We are witnessing a struggle, going on inside of individuals and inside of groups, between irrational forces and the forces of reason. This apparently banal remark runs counter to the majority of ideas currently in vogue, which, as we’ve seen, presuppose a sort of impossibility to find any understanding and amity between adversaries.

Contrary to what the tenants of irremediable conflict claim, I think that forces pushing people toward dialogue and the establishment of harmonious relations exist everywhere. Nevertheless, in contrast to the utopian naïveté of dialogue without obstacles, we must also recognize the existence or important forces that tend to split us apart and sometimes kill dialogue. This essentially in two sets of circumstances:

 The unilateral exercise of force

 The rarity of resources

These configurations render active tolerance inoperable. Confronted with racist enslavers, or insane exterminators, discussion is not the solution! Obviously, I am distinguishing here between acts and ideas. For active tolerance, we must do everything possible to bring about rational debate, including when dealing with fascist or racist theories. It’s only when ideas pass into action that discussion is no longer proper. As Vidal-Naquet said, “one fights an Eichmann armed with paper with paper, one fights an Eichmann armed with weapons with weapons.” I have outlined in this article a non-violent path, and contested that conflicts of class, of nations, of civilizations, can be reduced—outside extreme cases—by rational discussion. A better understanding of the egotistical spirit of self-interest and the moral exigency of goodwill recognizes them as forces that move us toward a sense of rationality.

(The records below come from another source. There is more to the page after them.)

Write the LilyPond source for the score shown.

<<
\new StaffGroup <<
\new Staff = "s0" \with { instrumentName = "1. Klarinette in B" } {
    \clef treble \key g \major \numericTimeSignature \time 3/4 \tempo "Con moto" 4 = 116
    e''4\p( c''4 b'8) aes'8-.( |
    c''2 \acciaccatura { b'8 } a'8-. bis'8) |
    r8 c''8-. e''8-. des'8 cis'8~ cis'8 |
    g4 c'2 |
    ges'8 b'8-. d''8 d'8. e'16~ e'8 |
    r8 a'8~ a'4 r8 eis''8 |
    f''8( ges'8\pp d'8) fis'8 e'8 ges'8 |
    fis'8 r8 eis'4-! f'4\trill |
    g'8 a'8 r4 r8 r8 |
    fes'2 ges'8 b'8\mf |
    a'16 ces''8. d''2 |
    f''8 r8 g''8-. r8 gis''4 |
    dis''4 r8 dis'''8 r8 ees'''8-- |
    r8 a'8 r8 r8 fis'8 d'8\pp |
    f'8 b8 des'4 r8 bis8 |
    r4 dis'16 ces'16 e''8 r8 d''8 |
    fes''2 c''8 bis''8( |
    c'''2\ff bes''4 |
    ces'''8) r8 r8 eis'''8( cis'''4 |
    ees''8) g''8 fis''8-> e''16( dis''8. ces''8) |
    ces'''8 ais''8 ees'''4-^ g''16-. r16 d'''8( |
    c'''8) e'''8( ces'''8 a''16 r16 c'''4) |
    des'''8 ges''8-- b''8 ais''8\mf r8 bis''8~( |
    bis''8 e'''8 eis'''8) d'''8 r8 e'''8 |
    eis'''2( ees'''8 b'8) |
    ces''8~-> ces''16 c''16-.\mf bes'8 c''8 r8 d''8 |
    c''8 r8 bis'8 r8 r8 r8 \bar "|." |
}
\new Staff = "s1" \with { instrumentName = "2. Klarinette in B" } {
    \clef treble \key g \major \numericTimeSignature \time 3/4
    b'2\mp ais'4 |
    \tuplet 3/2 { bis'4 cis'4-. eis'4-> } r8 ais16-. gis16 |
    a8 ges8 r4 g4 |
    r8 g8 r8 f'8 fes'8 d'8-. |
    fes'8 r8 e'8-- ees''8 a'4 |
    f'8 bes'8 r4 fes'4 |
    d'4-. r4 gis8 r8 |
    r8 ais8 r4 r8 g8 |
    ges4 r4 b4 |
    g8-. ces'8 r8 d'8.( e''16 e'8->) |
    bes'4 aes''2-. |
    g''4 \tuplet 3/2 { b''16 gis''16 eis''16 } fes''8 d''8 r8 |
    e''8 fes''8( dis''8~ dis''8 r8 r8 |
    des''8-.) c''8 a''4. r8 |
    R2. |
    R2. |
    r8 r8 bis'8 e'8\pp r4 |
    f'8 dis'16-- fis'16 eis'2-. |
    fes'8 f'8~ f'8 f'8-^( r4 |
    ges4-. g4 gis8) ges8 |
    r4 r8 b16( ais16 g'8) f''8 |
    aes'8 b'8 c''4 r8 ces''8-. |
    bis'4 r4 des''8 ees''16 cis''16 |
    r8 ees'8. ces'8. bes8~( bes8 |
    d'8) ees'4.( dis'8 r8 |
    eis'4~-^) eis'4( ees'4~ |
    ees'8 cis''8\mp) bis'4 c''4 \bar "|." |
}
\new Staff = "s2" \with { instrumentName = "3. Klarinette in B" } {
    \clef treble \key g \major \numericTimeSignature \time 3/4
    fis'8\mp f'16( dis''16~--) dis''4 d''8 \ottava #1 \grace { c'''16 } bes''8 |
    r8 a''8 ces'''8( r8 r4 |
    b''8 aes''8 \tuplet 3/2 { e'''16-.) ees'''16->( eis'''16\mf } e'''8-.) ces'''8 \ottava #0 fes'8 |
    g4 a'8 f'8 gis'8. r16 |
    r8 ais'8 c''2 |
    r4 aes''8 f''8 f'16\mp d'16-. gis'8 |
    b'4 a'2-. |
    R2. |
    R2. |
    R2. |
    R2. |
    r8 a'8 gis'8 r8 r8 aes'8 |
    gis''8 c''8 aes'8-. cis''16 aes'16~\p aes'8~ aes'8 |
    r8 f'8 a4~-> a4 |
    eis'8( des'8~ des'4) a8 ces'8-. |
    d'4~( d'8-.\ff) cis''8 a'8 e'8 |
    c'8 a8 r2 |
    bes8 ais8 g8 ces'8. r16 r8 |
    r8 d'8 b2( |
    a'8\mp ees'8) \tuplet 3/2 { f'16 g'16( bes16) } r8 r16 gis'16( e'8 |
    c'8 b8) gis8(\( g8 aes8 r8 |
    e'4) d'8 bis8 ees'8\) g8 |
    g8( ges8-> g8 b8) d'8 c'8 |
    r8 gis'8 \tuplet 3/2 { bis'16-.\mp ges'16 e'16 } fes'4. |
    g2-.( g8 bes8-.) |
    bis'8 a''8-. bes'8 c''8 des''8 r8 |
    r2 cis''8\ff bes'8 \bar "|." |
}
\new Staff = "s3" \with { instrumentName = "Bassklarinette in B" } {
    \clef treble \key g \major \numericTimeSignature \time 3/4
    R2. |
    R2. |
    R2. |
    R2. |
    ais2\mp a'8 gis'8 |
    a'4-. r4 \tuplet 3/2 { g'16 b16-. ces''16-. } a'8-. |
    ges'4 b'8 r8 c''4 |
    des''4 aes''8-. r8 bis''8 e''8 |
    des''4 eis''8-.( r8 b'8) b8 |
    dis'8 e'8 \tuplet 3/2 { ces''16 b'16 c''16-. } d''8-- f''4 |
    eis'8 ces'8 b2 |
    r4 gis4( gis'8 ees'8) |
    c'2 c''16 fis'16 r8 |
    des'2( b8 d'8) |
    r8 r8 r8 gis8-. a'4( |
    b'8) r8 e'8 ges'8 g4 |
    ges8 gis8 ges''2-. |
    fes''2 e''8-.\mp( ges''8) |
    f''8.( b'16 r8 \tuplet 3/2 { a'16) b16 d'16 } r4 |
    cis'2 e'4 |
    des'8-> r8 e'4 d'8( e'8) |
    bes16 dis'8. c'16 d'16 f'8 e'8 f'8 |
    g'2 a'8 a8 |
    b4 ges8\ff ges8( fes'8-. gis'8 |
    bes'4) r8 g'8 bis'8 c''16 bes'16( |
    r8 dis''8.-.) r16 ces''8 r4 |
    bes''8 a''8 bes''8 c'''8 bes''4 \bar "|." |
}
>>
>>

[1] Pages 107-108, in Max Weber, conférence « Le métier et la vocation de savant » (1919), in Le savant et le politique, trad. J. Freund, 10/18. 1996.

[2] Page 190, Adela Cortina, article sur « L’éthique de la discussion » in Les philosophies politiques contemporaines (sous la dir. d’ Alain Renaut), Calmann-Lévy 1999.

[3] Page 161-162, Sylvie Mesure, article sur « Rationalisme et faillibilisme », in Les philosophies politiques contemporaines, op.cit.